> _Instructions to follow_
Could you lay out the part of the listing below that starts with the line containing "collector number: 327" and goes on through the line containing "state / province: Stann Creek" as a two-column CSV with the headers field and value? Give one row per line, put each entry in double quotes, and replace any line breaks with spaces.

[START Data provided]

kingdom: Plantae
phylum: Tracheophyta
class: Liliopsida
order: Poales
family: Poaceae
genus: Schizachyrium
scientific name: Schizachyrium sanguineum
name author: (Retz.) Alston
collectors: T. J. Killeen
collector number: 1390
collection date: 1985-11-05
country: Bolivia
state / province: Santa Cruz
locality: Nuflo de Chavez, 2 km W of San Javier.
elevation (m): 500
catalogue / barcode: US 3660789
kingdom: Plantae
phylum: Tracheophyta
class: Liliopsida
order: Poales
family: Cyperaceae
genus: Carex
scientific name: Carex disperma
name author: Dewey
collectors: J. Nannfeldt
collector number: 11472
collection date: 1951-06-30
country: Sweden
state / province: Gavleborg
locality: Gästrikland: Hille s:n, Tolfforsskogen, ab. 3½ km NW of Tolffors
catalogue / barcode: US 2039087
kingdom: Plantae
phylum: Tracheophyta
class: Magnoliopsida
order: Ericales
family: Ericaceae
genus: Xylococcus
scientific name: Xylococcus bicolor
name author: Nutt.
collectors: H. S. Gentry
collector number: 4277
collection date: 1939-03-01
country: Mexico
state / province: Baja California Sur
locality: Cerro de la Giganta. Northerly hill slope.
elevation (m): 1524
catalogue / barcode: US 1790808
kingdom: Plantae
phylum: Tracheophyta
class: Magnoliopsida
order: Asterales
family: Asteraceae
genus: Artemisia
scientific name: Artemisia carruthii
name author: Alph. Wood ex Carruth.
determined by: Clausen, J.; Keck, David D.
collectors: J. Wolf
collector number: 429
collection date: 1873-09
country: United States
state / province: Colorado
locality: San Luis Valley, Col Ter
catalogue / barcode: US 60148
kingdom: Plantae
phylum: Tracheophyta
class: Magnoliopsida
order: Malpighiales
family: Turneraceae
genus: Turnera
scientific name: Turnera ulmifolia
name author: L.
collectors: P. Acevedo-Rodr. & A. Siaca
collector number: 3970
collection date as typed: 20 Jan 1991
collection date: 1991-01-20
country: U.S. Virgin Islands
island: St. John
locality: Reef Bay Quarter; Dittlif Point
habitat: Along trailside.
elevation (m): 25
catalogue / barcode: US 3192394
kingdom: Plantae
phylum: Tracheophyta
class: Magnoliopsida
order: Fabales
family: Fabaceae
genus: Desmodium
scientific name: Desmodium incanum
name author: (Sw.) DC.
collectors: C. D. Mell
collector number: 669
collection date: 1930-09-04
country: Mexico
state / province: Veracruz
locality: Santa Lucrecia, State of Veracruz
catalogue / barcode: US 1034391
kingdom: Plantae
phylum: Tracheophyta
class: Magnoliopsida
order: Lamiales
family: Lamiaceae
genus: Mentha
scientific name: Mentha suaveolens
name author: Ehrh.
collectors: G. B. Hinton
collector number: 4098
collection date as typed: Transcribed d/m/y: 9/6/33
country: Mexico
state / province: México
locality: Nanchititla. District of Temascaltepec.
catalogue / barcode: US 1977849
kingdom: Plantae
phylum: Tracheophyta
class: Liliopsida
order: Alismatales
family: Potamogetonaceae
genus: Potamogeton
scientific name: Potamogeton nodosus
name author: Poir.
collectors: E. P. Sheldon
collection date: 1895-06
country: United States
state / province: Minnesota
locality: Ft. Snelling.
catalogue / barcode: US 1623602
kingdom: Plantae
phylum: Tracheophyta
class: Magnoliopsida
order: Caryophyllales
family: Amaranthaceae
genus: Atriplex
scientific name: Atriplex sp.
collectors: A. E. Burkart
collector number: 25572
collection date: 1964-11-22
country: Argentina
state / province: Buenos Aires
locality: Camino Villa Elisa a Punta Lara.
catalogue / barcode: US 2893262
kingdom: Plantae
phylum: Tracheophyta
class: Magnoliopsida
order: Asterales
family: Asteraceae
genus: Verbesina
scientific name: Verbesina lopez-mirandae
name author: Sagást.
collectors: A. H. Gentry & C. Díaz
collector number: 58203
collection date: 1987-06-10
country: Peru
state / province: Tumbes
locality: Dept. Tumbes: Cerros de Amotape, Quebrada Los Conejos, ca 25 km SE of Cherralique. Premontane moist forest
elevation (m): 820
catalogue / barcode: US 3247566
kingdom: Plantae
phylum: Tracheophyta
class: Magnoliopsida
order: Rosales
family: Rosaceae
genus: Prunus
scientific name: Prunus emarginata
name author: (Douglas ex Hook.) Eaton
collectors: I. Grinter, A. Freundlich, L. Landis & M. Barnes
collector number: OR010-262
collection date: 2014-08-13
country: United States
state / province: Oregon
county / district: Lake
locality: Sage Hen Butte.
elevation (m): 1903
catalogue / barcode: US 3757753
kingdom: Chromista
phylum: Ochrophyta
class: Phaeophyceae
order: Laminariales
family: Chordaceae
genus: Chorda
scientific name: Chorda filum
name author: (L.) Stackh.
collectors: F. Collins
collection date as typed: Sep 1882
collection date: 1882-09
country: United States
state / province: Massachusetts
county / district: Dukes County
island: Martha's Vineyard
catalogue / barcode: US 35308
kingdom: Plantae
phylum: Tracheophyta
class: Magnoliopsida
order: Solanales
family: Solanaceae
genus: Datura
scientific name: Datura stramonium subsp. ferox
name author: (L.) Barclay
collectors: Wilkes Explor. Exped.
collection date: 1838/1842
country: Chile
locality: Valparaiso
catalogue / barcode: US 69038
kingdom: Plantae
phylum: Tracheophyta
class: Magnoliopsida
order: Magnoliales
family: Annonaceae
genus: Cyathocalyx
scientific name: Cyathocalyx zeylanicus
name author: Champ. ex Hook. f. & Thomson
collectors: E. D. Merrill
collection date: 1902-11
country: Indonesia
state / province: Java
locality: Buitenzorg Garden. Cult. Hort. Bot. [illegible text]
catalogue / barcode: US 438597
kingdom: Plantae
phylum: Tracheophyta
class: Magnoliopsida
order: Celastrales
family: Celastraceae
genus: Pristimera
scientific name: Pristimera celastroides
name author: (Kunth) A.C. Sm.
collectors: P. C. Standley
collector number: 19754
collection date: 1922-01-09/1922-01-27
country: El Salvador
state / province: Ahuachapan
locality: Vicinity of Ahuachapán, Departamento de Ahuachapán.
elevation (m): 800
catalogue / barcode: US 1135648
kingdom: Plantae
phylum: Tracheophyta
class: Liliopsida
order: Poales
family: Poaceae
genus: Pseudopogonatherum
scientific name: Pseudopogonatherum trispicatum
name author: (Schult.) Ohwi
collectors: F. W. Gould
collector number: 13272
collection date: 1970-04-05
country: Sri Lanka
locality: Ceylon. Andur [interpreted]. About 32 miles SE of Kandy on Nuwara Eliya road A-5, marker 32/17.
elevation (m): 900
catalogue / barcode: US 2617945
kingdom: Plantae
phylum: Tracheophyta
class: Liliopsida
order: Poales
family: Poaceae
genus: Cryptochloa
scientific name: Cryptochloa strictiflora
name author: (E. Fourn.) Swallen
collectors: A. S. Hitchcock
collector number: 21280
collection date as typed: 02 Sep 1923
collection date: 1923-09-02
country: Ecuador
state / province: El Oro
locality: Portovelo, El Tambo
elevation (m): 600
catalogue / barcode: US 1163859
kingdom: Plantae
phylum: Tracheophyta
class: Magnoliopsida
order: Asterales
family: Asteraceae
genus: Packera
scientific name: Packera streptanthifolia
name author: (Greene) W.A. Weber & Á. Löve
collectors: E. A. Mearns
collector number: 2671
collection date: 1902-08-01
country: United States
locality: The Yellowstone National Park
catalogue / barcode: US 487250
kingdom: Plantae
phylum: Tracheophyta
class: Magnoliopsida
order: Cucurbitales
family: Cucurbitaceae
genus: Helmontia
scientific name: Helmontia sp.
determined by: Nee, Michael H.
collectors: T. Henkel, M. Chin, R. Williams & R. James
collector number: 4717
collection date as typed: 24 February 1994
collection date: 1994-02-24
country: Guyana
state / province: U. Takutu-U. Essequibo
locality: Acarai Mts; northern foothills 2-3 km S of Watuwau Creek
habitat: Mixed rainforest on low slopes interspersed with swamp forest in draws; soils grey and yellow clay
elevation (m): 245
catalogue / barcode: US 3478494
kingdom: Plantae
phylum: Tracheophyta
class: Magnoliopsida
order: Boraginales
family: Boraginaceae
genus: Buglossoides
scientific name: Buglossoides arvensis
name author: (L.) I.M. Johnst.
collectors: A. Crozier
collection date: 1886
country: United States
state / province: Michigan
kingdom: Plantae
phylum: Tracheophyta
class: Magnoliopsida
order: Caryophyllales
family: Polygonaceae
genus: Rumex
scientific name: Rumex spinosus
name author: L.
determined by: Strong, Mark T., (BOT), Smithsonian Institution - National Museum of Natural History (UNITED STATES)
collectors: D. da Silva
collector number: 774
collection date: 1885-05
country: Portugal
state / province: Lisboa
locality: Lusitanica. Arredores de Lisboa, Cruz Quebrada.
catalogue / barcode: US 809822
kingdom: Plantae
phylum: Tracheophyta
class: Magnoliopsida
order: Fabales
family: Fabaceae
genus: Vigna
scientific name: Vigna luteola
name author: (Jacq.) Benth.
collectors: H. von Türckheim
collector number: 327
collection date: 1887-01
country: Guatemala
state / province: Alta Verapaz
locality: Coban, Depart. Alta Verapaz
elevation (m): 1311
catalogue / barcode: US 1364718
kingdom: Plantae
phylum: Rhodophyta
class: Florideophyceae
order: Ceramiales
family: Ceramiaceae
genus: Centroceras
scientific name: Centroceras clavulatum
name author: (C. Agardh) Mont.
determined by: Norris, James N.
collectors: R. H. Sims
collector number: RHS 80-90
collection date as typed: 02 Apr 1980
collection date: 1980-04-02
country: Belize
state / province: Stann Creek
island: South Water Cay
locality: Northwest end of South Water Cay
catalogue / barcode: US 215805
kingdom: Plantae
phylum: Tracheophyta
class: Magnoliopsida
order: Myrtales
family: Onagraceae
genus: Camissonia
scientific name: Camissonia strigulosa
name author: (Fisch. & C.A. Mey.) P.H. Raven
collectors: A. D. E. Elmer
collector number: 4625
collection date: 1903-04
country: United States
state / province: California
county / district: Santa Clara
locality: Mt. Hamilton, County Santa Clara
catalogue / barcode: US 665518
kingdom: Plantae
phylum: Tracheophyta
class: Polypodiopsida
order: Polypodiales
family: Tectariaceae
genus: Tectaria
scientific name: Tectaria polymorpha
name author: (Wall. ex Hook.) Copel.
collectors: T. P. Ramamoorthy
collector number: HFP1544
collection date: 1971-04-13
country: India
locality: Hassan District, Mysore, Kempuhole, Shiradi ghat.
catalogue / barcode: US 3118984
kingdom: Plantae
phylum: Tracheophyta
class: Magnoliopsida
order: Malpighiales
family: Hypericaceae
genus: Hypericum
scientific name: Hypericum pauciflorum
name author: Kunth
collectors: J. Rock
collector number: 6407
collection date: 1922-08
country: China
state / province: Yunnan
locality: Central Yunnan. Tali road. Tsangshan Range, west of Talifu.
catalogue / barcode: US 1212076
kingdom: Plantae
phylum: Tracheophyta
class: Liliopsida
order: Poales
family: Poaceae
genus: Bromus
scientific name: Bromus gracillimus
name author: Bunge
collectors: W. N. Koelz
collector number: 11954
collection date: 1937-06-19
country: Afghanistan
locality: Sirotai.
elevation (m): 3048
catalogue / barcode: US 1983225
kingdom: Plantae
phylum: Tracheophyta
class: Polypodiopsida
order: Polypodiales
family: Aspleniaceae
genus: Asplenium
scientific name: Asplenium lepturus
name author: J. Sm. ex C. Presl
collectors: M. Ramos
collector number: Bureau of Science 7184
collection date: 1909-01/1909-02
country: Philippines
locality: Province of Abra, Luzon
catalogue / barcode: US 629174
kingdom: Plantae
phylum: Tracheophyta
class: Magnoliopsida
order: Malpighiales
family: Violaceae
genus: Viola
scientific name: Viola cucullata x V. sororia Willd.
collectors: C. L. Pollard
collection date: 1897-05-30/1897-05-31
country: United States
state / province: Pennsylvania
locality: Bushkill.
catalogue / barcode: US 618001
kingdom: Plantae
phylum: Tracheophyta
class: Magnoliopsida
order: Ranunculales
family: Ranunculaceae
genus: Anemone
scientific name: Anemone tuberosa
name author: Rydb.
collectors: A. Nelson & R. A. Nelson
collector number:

[END Data provided]

> _Full solution_
field,value
"collector number:","327"
"collection date:","1887-01"
"country:","Guatemala"
"state / province:","Alta Verapaz"
"locality:","Coban, Depart. Alta Verapaz"
"elevation (m):","1311"
"catalogue / barcode:","US 1364718"
"kingdom:","Plantae"
"phylum:","Rhodophyta"
"class:","Florideophyceae"
"order:","Ceramiales"
"family:","Ceramiaceae"
"genus:","Centroceras"
"scientific name:","Centroceras clavulatum"
"name author:","(C. Agardh) Mont."
"determined by:","Norris, James N."
"collectors:","R. H. Sims"
"collector number:","RHS 80-90"
"collection date as typed:","02 Apr 1980"
"collection date:","1980-04-02"
"country:","Belize"
"state / province:","Stann Creek"